A, C, E, and G, Representative recordings of mesenteric artery diameter during a series of pressure steps from 20 to 100 mm Hg in 20 mm Hg increments in control conditions (+Ca²⁺), TRV120055 100 nmol/L (A), SII 100 nmol/L (C), TRV120027 100 nmol/L (E), FR900359 1 µmol/L (G) and in Ca²⁺‐free solution. B, D, F, and H, Average myogenic constriction of mesenteric arteries in drug‐free physiological saline solution and in PSS containing 100 nmol/L TRV120055 (B), 100 nmol/L SII (D), TRV120027 100 nmol/L (F) and 1 µmol/L FR900359 (H) (n=6, 4, 5 and 4, respectively, each from individual mice). I and J, Response to Ang II in MA in drug‐free PSS and PSS in presence of FR900359 at 80 mm Hg (n=6 each from individual mice). *P<0.05. Ang II indicates angiotensin II; n.s. indicates not significant; and SII, Sar1Ile4Ile8‐angiotensin.

Figure 6. Function of biased AT1R agonists to vasoregulation in isolated perfused kidneys from SM‐Agtr1a ^+/+ mice.

A and B, Original recordings of perfusion pressure in response to various flow rates (in mL/min), TRV120055 (A) or Sar1Ile4Ile8‐SII (SII) (B), Ca²⁺ free perfusion solution (PSS Ca²⁺ free) and reexposure of the kidneys to PSS. C, Increase in perfusion pressure induced by TRV120055 and SII in various concentrations (10 nmol/L to 1 µmol/L). D, Change of perfusion pressure assessed by exposure of the kidneys to Ca²⁺ free PSS at the presence of TRV120055 or Sar‐Ile II at the concentration of 100 nmol/L. E, Dose‐response relationships for TRV120055 and TRV120056. F, Increase in perfusion pressure induced by 60 mmol/L KCl. TRV120055, TRV120056, SII. n=6 kidneys from 5 mice in each group; n=6 kidneys from 5 mice in the control group. *P<0.05. AT1R, angiotensin II type 1 receptor; Control, SM‐Agtr1a ^+/+ without biased ligand; n.s., not significant; PSS, physiological saline solution; and SM, smooth muscle.

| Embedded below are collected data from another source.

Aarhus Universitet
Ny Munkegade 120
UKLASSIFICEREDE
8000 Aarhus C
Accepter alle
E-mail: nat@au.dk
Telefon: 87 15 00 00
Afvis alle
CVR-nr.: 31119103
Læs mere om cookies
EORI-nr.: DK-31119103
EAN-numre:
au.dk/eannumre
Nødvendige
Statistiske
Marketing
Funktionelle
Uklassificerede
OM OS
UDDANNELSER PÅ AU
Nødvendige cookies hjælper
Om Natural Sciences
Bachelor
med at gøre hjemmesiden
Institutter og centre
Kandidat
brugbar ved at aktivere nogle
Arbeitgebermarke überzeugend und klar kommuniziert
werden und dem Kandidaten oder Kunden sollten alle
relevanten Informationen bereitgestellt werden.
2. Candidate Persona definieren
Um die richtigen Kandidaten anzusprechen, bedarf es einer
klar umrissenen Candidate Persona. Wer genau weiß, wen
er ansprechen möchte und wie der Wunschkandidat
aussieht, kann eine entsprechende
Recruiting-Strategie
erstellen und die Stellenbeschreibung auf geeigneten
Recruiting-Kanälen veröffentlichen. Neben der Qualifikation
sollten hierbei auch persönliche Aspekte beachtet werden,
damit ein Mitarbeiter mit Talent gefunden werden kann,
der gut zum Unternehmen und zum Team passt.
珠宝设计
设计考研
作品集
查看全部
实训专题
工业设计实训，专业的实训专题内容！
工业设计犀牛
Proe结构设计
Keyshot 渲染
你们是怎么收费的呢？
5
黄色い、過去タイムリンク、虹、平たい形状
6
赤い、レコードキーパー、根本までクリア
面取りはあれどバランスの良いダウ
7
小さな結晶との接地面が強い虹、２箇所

Figure 7. Vasoregulation in isolated perfused kidneys of SM‐Agtr1a ^+/+ mice pretreated with 300 nmol/L G_q/11 blocker FR900359.

A, Original recordings of perfusion pressure in kidneys of Agtr ^+/+ mice in response to various concentrations of Ang II (B) same as (A) but pretreated with 300 nmol/L FR900359 for 30 minutes. C, Increases in perfusion pressure induced by Ang II (1 nmol/L to 1 µmol/L). D, Myogenic tone assessed by exposure of the kidneys to Ca²⁺‐free PSS. E, Increase in perfusion pressure induced by 60 mmol/L KCl. n=15 SM‐Agtr1a ^+/+ kidneys from 12 mice and n=6 SM‐Agtr1a ^+/+ kidneys from 4 mice pretreated with FR900359 for all panels. *P<0.05. Ang II indicates angiotensin II; n.s., not significant; PSS, physiological saline solution; SM, smooth muscle; and w.o., wash‐out.

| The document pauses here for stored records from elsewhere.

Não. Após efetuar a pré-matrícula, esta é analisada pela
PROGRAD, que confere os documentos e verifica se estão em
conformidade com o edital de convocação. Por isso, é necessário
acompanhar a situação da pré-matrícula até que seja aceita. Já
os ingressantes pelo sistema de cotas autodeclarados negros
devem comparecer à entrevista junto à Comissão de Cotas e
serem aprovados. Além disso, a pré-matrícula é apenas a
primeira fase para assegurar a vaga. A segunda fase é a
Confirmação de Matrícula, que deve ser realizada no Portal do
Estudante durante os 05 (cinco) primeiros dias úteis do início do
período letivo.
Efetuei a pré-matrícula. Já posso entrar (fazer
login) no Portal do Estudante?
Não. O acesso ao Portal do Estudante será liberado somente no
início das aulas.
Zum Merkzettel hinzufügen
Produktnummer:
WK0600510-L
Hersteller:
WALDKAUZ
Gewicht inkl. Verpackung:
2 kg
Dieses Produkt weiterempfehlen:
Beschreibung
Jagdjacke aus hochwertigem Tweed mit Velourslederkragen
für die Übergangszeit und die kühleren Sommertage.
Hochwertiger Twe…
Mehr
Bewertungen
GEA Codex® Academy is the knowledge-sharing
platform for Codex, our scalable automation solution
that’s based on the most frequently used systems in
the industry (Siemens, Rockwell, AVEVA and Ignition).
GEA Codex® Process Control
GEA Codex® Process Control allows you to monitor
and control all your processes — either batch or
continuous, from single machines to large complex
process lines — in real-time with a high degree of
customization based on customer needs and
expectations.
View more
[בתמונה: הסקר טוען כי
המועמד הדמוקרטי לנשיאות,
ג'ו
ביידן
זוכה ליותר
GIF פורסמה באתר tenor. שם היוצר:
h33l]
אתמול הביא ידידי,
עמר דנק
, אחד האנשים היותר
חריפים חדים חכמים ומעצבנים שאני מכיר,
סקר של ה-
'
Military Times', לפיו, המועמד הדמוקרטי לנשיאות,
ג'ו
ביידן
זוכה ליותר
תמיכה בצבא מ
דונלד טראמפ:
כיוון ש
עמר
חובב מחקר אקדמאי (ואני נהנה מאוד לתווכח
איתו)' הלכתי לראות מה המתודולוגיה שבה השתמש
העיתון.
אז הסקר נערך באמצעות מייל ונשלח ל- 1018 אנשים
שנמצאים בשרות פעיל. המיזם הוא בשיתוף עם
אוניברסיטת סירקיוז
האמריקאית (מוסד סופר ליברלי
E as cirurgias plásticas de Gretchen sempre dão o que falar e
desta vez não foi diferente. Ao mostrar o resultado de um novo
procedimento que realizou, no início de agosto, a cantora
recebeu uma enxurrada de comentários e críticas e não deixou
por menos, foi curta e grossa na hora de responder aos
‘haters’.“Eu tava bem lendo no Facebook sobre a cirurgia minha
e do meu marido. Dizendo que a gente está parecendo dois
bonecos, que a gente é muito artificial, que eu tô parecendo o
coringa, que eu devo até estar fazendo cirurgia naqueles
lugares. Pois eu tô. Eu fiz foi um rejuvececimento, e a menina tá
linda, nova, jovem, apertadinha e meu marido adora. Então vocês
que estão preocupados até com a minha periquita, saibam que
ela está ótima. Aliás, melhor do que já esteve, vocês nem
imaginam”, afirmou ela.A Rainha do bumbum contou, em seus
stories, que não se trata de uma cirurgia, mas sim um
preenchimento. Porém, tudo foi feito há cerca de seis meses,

Figure 8. Schematic illustration of angiotensin II type 1a receptor (AT1aR) biased signaling cascade regulating myogenic arterial tone.

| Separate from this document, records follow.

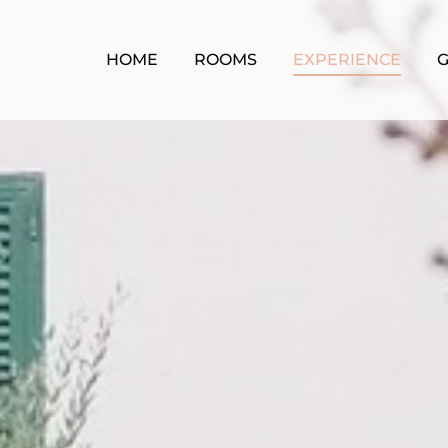
HOME
ROOMS
EXPERIENCE
G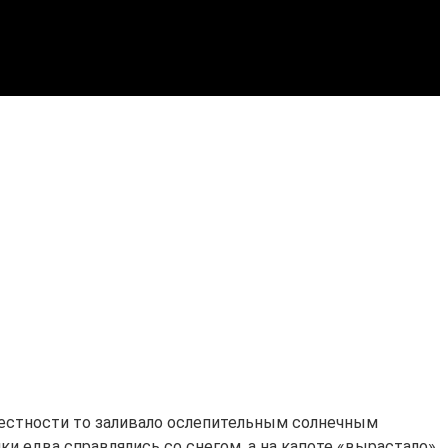
крестности то заливало ослепительным солнечным
ики едва справлялись со снегом, а на капоте «вырастало»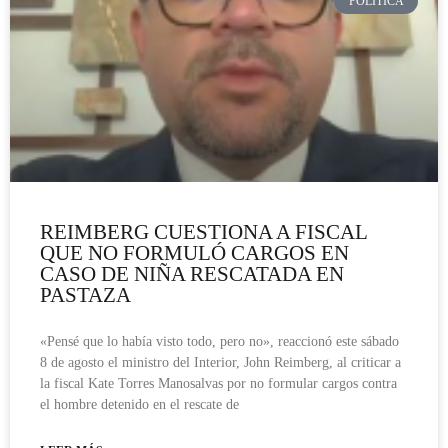
POLÍTICA
REIMBERG CUESTIONA A FISCAL
QUE NO FORMULÓ CARGOS EN
CASO DE NIÑA RESCATADA EN
PASTAZA
«Pensé que lo había visto todo, pero no», reaccionó este sábado
8 de agosto el ministro del Interior, John Reimberg, al criticar a
la fiscal Kate Torres Manosalvas por no formular cargos contra
el hombre detenido en el rescate de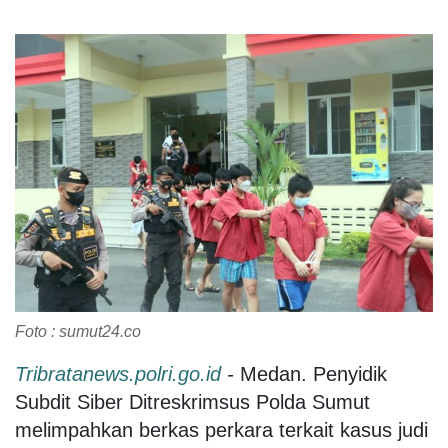
Foto : sumut24.co
Tribratanews.polri.go.id
-
Medan. Penyidik
Subdit Siber Ditreskrimsus Polda Sumut
melimpahkan berkas perkara terkait kasus judi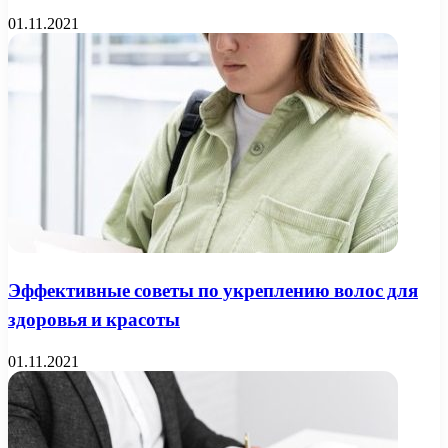
01.11.2021
Эффективные советы по укреплению волос для
здоровья и красоты
01.11.2021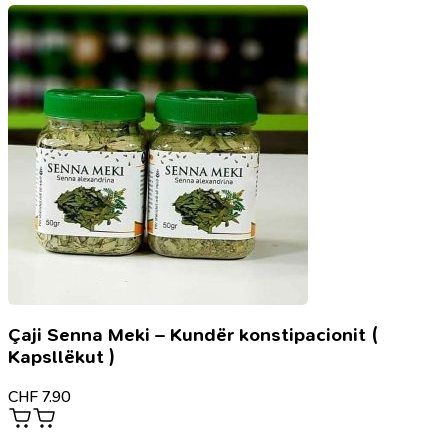
Hemani
Eucalyptus
Oil
Çaji Senna Meki – Kundër konstipacionit (
Kapsllëkut )
CHF
7.90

Canonical G_q/11 signaling pathway of the AT1R (purple blue) causes myogenic vasoconstriction whereas noncanonical β‐arrestin‐biased signaling is not involved in this process. G_q/11 proteins are heterotrimeric G proteins, which are made up of alpha (α), beta (β), and gamma (γ) subunits. The alpha subunit is attached to either a guanosine triphosphate (GTP) or guanosine diphosphate (GDP), which serves as an on‐off switch for the activation of the G‐protein. Upon activation of the AT1aR by either ligand‐independent mechanical stretch or the natural‐biased ligand Ang II, the Gβγ complex is released from the Gα subunit after its GDP‐GTP exchange for canonical G protein signaling to cause myogenic and/or humoral (Ang II‐mediated) vasoconstriction. This pathway is inhibited by the G_q/11 inhibitor FR900359. Although, GRKs and arrestins play a role in multiple noncanonical signaling pathways in cells, this pathway is unlikely engaged by mechanoactivated AT1Rs in response to tensile stretch or their natural ligand angiotensin II to cause vasoconstriction. Ang II indicates angiotensin II; GRK, G protein‐coupled receptor kinase; and SII, Sar1Ile4Ile8‐angiotensin.